--- Begin DATASET CONTENT ---
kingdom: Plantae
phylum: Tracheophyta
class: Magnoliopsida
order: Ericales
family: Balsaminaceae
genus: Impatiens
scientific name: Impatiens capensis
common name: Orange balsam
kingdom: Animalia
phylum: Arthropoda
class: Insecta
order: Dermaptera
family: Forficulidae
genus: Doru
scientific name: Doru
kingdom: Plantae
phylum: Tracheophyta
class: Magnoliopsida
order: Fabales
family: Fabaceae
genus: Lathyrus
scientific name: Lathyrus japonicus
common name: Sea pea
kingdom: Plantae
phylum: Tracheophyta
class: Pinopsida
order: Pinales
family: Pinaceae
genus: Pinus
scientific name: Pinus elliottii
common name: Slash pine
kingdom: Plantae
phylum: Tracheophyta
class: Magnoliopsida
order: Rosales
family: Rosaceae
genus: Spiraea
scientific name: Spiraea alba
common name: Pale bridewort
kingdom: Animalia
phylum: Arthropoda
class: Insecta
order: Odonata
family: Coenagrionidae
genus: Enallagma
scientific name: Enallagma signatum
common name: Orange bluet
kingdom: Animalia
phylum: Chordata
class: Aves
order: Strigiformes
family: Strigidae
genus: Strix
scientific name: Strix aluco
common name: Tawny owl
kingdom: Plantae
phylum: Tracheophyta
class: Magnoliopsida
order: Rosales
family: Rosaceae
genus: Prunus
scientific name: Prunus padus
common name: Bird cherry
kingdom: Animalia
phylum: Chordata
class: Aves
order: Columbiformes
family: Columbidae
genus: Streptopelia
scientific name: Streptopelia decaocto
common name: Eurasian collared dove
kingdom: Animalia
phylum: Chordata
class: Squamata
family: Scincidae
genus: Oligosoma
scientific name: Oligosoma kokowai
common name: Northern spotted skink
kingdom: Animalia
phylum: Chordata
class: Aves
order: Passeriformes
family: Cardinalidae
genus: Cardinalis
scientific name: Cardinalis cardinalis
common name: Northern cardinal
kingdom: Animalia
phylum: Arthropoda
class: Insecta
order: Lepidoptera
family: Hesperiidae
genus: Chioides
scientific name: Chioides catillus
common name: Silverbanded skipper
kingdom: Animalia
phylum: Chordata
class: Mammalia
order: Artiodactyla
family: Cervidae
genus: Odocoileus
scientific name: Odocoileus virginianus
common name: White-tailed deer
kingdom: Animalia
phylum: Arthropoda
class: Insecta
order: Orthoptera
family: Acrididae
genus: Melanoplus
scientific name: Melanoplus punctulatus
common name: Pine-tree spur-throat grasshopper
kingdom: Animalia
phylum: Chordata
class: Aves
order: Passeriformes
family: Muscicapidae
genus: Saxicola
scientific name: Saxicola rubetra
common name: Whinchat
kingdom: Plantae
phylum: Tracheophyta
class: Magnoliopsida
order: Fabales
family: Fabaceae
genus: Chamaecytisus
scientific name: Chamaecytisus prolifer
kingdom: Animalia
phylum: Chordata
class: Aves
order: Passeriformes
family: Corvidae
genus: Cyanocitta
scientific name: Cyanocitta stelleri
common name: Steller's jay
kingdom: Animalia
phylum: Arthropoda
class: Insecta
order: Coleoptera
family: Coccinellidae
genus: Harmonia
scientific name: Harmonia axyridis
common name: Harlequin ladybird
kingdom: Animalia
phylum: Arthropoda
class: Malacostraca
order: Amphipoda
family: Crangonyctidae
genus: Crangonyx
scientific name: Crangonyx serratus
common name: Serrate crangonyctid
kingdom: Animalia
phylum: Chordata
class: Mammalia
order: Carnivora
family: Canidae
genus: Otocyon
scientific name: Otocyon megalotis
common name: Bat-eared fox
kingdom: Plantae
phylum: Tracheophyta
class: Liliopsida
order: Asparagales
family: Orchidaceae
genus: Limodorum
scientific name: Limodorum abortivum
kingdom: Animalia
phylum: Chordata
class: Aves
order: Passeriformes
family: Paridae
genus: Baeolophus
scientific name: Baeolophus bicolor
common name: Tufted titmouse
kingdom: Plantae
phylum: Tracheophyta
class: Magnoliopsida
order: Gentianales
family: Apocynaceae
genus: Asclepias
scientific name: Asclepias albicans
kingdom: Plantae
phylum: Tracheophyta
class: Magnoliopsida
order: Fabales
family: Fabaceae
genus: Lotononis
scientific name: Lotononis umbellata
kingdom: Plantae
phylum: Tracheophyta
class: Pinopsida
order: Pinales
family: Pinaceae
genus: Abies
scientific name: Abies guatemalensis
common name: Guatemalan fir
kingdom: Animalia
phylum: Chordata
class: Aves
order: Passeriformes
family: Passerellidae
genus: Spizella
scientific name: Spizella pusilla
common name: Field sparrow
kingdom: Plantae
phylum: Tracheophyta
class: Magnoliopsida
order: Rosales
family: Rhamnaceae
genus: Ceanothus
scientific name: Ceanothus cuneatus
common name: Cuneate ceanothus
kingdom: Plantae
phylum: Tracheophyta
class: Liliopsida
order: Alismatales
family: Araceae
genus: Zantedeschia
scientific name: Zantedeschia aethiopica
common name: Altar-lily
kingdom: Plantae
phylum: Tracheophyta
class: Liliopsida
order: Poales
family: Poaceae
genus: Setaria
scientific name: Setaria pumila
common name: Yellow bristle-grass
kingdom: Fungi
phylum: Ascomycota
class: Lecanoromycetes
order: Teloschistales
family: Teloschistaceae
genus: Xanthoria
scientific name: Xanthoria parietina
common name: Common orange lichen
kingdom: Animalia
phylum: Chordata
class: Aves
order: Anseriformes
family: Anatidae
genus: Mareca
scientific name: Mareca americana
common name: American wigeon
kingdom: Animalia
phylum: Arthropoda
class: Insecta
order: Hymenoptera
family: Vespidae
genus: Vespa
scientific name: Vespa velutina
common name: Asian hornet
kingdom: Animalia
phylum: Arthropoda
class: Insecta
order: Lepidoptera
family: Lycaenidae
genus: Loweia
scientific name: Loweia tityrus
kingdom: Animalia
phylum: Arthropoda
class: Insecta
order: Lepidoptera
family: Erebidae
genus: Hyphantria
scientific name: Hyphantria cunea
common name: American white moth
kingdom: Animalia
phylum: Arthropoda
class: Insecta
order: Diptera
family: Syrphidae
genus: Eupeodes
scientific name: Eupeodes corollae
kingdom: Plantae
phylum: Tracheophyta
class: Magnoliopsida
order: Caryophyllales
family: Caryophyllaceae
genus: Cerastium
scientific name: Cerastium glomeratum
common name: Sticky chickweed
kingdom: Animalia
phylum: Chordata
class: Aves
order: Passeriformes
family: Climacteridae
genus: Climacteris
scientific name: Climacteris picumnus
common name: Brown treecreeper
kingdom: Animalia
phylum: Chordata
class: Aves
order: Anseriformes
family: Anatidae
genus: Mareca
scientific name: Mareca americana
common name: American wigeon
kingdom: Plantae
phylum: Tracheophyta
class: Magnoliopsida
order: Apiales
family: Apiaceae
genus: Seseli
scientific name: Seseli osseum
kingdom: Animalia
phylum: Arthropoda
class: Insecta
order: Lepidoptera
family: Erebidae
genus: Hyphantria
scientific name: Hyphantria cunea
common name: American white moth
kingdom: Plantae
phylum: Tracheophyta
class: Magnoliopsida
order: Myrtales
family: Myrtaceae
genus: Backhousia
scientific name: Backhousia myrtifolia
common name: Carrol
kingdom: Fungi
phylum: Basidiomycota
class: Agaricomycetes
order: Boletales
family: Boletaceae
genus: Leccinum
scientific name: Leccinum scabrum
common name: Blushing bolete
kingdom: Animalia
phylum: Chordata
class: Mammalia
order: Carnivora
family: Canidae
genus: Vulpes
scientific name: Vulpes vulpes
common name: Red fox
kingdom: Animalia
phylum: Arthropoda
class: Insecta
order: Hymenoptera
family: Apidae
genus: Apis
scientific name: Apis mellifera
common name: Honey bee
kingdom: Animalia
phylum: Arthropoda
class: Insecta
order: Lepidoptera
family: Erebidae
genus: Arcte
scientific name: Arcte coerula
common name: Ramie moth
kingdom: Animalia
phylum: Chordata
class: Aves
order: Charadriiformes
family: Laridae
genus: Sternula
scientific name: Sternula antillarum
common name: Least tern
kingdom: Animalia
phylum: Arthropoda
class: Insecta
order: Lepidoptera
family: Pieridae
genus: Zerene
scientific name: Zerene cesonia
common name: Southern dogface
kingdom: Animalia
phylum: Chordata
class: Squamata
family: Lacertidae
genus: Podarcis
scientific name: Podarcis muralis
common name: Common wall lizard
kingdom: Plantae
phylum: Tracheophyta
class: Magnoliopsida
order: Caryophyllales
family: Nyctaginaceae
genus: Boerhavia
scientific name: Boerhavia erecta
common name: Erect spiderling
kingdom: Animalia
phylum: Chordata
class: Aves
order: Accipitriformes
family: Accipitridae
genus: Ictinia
--- End DATASET CONTENT ---
_GOAL_:
Format everything from the start of the records down to and including the line containing "scientific name: Spiraea alba" as a JSON list of strings, one string per line, with blank lines left out.

_TASK RESPONSE_:
[
  "kingdom: Plantae",
  "phylum: Tracheophyta",
  "class: Magnoliopsida",
  "order: Ericales",
  "family: Balsaminaceae",
  "genus: Impatiens",
  "scientific name: Impatiens capensis",
  "common name: Orange balsam",
  "kingdom: Animalia",
  "phylum: Arthropoda",
  "class: Insecta",
  "order: Dermaptera",
  "family: Forficulidae",
  "genus: Doru",
  "scientific name: Doru",
  "kingdom: Plantae",
  "phylum: Tracheophyta",
  "class: Magnoliopsida",
  "order: Fabales",
  "family: Fabaceae",
  "genus: Lathyrus",
  "scientific name: Lathyrus japonicus",
  "common name: Sea pea",
  "kingdom: Plantae",
  "phylum: Tracheophyta",
  "class: Pinopsida",
  "order: Pinales",
  "family: Pinaceae",
  "genus: Pinus",
  "scientific name: Pinus elliottii",
  "common name: Slash pine",
  "kingdom: Plantae",
  "phylum: Tracheophyta",
  "class: Magnoliopsida",
  "order: Rosales",
  "family: Rosaceae",
  "genus: Spiraea",
  "scientific name: Spiraea alba"
]